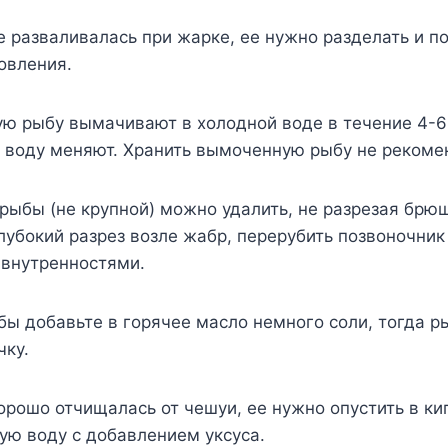
е разваливалась при жарке, ее нужно разделать и по
овления.
ую рыбу вымачивают в холодной воде в течение 4-6
 воду меняют. Хранить вымоченную рыбу не рекоме
 рыбы (не крупной) можно удалить, не разрезая брюш
лубокий разрез возле жабр, перерубить позвоночник
 внутренностями.
бы добавьте в горячее масло немного соли, тогда р
чку.
орошо отчищалась от чешуи, ее нужно опустить в кип
ую воду с добавлением уксуса.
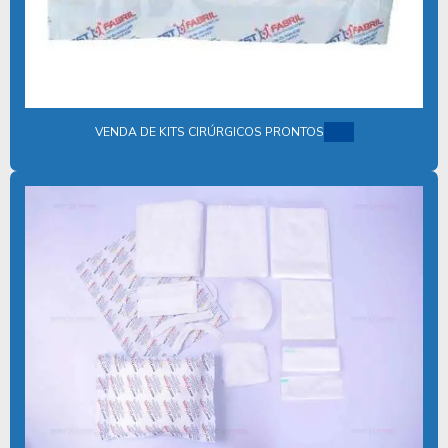
DESCARTÁVEIS ODONTOLÓGICOS
DESCARTÁVEIS PARA SAUDE
DESCARTAVEIS EM TNT
DISTRIBUIDORA DE KIT CIRÚRGICO DESCARTÁVEL
VENDA DE KITS CIRÚRGICOS PRONTOS
EMPRESA DE KITS CIRÚRGICOS DESCARTÁVEIS
EQUIPAMENTOS DE PROTEÇÃO INDIVIDUAL HOSPITALAR
FABRICA DE AVENTAIS DESCARTAVEIS
FABRICA DE DESCARTAVEIS TNT
FABRICA DE ROUPAS DESCARTAVEIS
FABRICANTE DE AVENTAL HOSPITALAR DESCARTAVEL
FABRICANTE DE DESCARTÁVEIS EM TNT
FABRICANTE DE LENÇOL DESCARTAVEL TNT
FABRICANTE DE PRODUTOS CIRÚRGICOS DESCARTÁVEIS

------------------------------------------------------------

TASK PROMPT | Replace every "TNT" in the data with "TECIDO NÃO TECIDO" and write out the text again with nothing else changed. Leave out the pictures.

THE ANSWER |
е разваливалась при жарке, ее нужно разделать и по
овления.
ую рыбу вымачивают в холодной воде в течение 4-6
 воду меняют. Хранить вымоченную рыбу не рекоме
 рыбы (не крупной) можно удалить, не разрезая брюш
лубокий разрез возле жабр, перерубить позвоночник
 внутренностями.
бы добавьте в горячее масло немного соли, тогда р
чку.
орошо отчищалась от чешуи, ее нужно опустить в кип
ую воду с добавлением уксуса.
DESCARTÁVEIS ODONTOLÓGICOS
DESCARTÁVEIS PARA SAUDE
DESCARTAVEIS EM TECIDO NÃO TECIDO
DISTRIBUIDORA DE KIT CIRÚRGICO DESCARTÁVEL
VENDA DE KITS CIRÚRGICOS PRONTOS
EMPRESA DE KITS CIRÚRGICOS DESCARTÁVEIS
EQUIPAMENTOS DE PROTEÇÃO INDIVIDUAL HOSPITALAR
FABRICA DE AVENTAIS DESCARTAVEIS
FABRICA DE DESCARTAVEIS TECIDO NÃO TECIDO
FABRICA DE ROUPAS DESCARTAVEIS
FABRICANTE DE AVENTAL HOSPITALAR DESCARTAVEL
FABRICANTE DE DESCARTÁVEIS EM TECIDO NÃO TECIDO
FABRICANTE DE LENÇOL DESCARTAVEL TECIDO NÃO TECIDO
FABRICANTE DE PRODUTOS CIRÚRGICOS DESCARTÁVEIS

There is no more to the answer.